14 March 2017 / by Vincent Chieppa

I stand corrected: Self-correction in fluency activities

Self-correction is key during any activity. In a previous post we looked at the different ways of developing self-correction in order to improve accuracy. Today, however, we will turn to promoting self-awareness during activities. The main difference between accuracy and fluency activities in terms of self-correction, is that with the latter, it is all about the flow of the discussion. For this reason it is best (in most cases) to come back to the correction bit at the end of the activity. It goes without saying then that this implies that the teacher should dot down the mistakes made as the students are chatting away! Let´s look at how we can use this information to foster self-correction...

...But first a word on self-correction

Students should be given the opportunity to correct themselves. Sometimes all the teacher needs to do is give them a puzzled look or repeat the sentence back to them and they will correct themselves instantly. Using your body language is key to signal your students that something is up!


The simplest form of promoting self-correction is to ask questions about the mistake that was made. If the student answers correctly, it should be clear that it is not an ingrained error, but simply a slip. No further action might be necessary.

Multiple choice

Give student with a few sentences containing the mistake as well as some without the mistake. Get the student then to guess which one is correct.


Similar to the multiple choice one we just saw. Students have to decide whether a sentence the teacher calls out is correct or not.

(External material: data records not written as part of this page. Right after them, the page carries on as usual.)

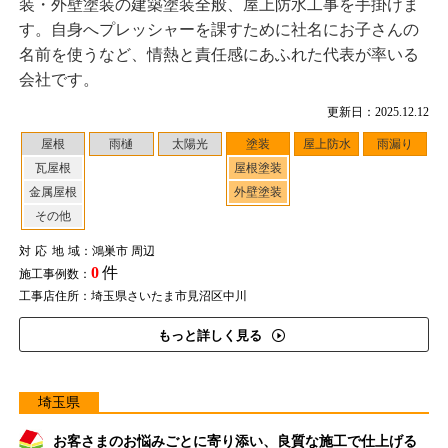
装・外壁塗装の建築塗装全般、屋上防水工事を手掛けま
す。自身へプレッシャーを課すために社名にお子さんの
名前を使うなど、情熱と責任感にあふれた代表が率いる
会社です。
更新日：2025.12.12
屋根
雨樋
太陽光
塗装
屋上防水
雨漏り
瓦屋根
屋根塗装
金属屋根
外壁塗装
その他
対応地域
：鴻巣市 周辺
0
件
施工事例数：
工事店住所：埼玉県さいたま市見沼区中川
もっと詳しく見る
埼玉県
お客さまのお悩みごとに寄り添い、良質な施工で仕上げる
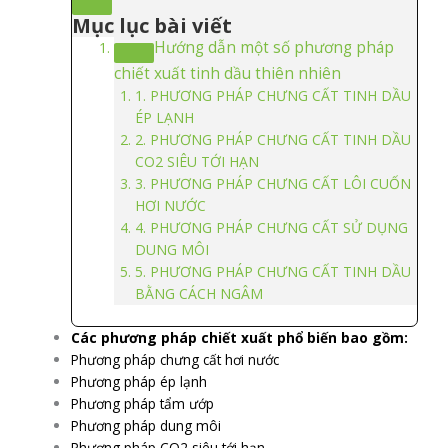
Mục lục bài viết
Hướng dẫn một số phương pháp
chiết xuất tinh dầu thiên nhiên
1. PHƯƠNG PHÁP CHƯNG CẤT TINH DẦU
ÉP LẠNH
2. PHƯƠNG PHÁP CHƯNG CẤT TINH DẦU
CO2 SIÊU TỚI HẠN
3. PHƯƠNG PHÁP CHƯNG CẤT LÔI CUỐN
HƠI NƯỚC
4. PHƯƠNG PHÁP CHƯNG CẤT SỬ DỤNG
DUNG MÔI
5. PHƯƠNG PHÁP CHƯNG CẤT TINH DẦU
BẰNG CÁCH NGÂM
Các phương pháp chiết xuất phổ biến bao gồm:
Phương pháp chưng cất hơi nước
Phương pháp ép lạnh
Phương pháp tẩm ướp
Phương pháp dung môi
Phương pháp CO2 siêu tới hạn…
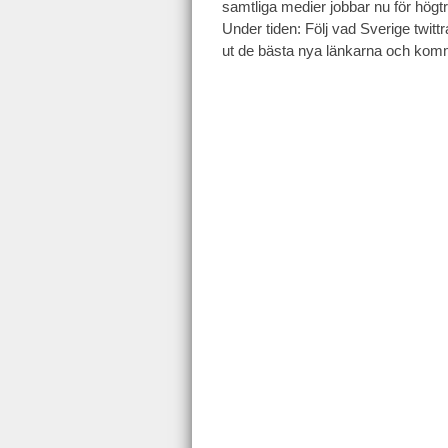
samtliga medier jobbar nu för högtr
Under tiden: Följ vad Sverige twitt
ut de bästa nya länkarna och kom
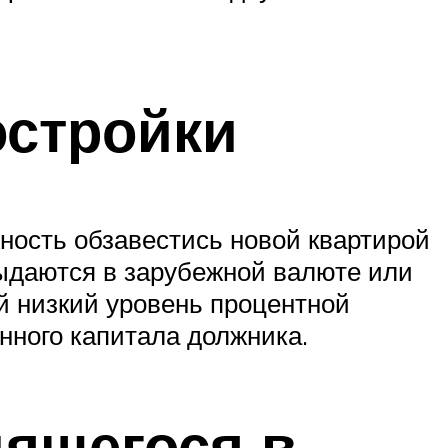
остройки
ность обзавестись новой квартирой
выдаются в зарубежной валюте или
й низкий уровень процентной
нного капитала должника.
дящегося в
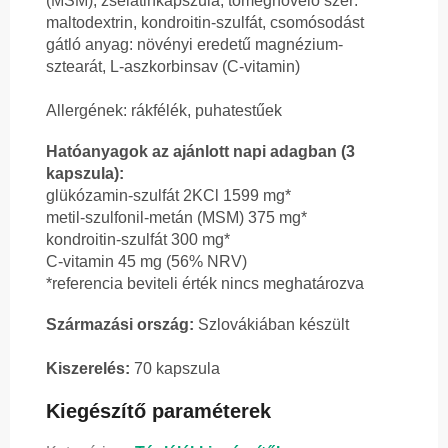
(MSM), zselatinkapszula, tömegnövelő szer:
maltodextrin, kondroitin-szulfát, csomósodást
gátló anyag: növényi eredetű magnézium-
sztearát, L-aszkorbinsav (C-vitamin)
Allergének: rákfélék, puhatestűek
Hatóanyagok az ajánlott napi adagban (3
kapszula):
glükózamin-szulfát 2KCl 1599 mg*
metil-szulfonil-metán (MSM) 375 mg*
kondroitin-szulfát 300 mg*
C-vitamin 45 mg (56% NRV)
*referencia beviteli érték nincs meghatározva
Származási ország:
Szlovákiában készült
Kiszerelés:
70 kapszula
Kiegészítő paraméterek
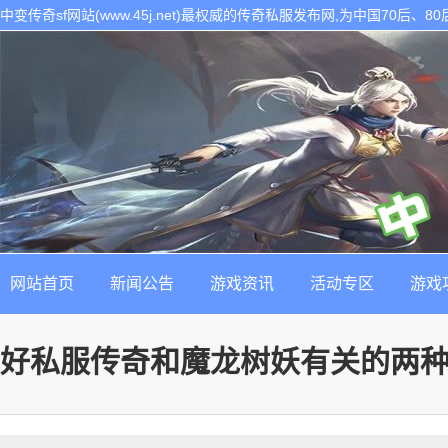
中变传奇sf网站(www.45j.net)最权威的传奇私服发布网,为中国70后
表。是找最新最稳定的传奇sf发布基地!
网站首页
新闻公告
游戏资讯
活动专区
游戏
好私服传奇和魔龙树妖有关的两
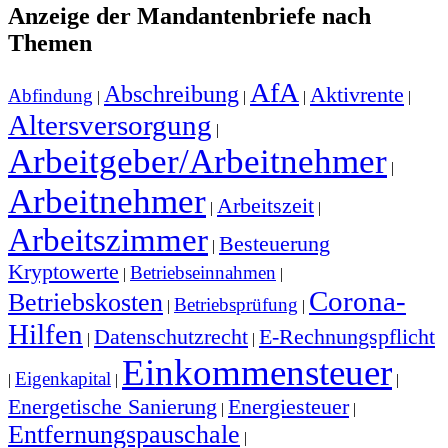
Anzeige der Mandantenbriefe nach
Themen
AfA
Abschreibung
Aktivrente
Abfindung
|
|
|
|
Altersversorgung
|
Arbeitgeber/Arbeitnehmer
|
Arbeitnehmer
Arbeitszeit
|
|
Arbeitszimmer
Besteuerung
|
Kryptowerte
Betriebseinnahmen
|
|
Corona-
Betriebskosten
Betriebsprüfung
|
|
Hilfen
Datenschutzrecht
E-Rechnungspflicht
|
|
Einkommensteuer
Eigenkapital
|
|
|
Energetische Sanierung
Energiesteuer
|
|
Entfernungspauschale
|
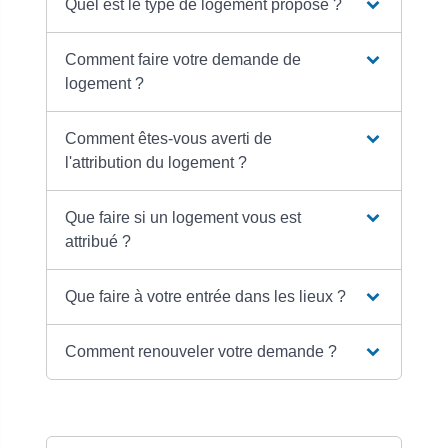
Quel est le type de logement proposé ?
Comment faire votre demande de
logement ?
Comment êtes-vous averti de
l'attribution du logement ?
Que faire si un logement vous est
attribué ?
Que faire à votre entrée dans les lieux ?
Comment renouveler votre demande ?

Another way of presenting the mistakes you, the teacher, picked up on is through a story.  Dictates a story containing the same mistakes that were heard during the activity and get the students try and find them all. Use a context with which the students can identify.

Peer correction

Students correcting each other can contribute to a conducive learning environment because this way students can see you are not the only source of correction and they can learn a lot fromore their classmates.

Speaking graph

Mumford and Dam propose that while the students are talking, the teacher should draw a line on a graph which represents the students’ level of speaking quality. When mistakes are made the line goes down. When the students are speaking well, it goes up. Make sure to highlight the positives and the negatives.

Remember: SELF-correction is what we want!

As a final thought it is remember to keep in mind that we use correction as a tool to harness students' self-awareness. Think of how you correct students and if it truly contributes to the self-correction aim.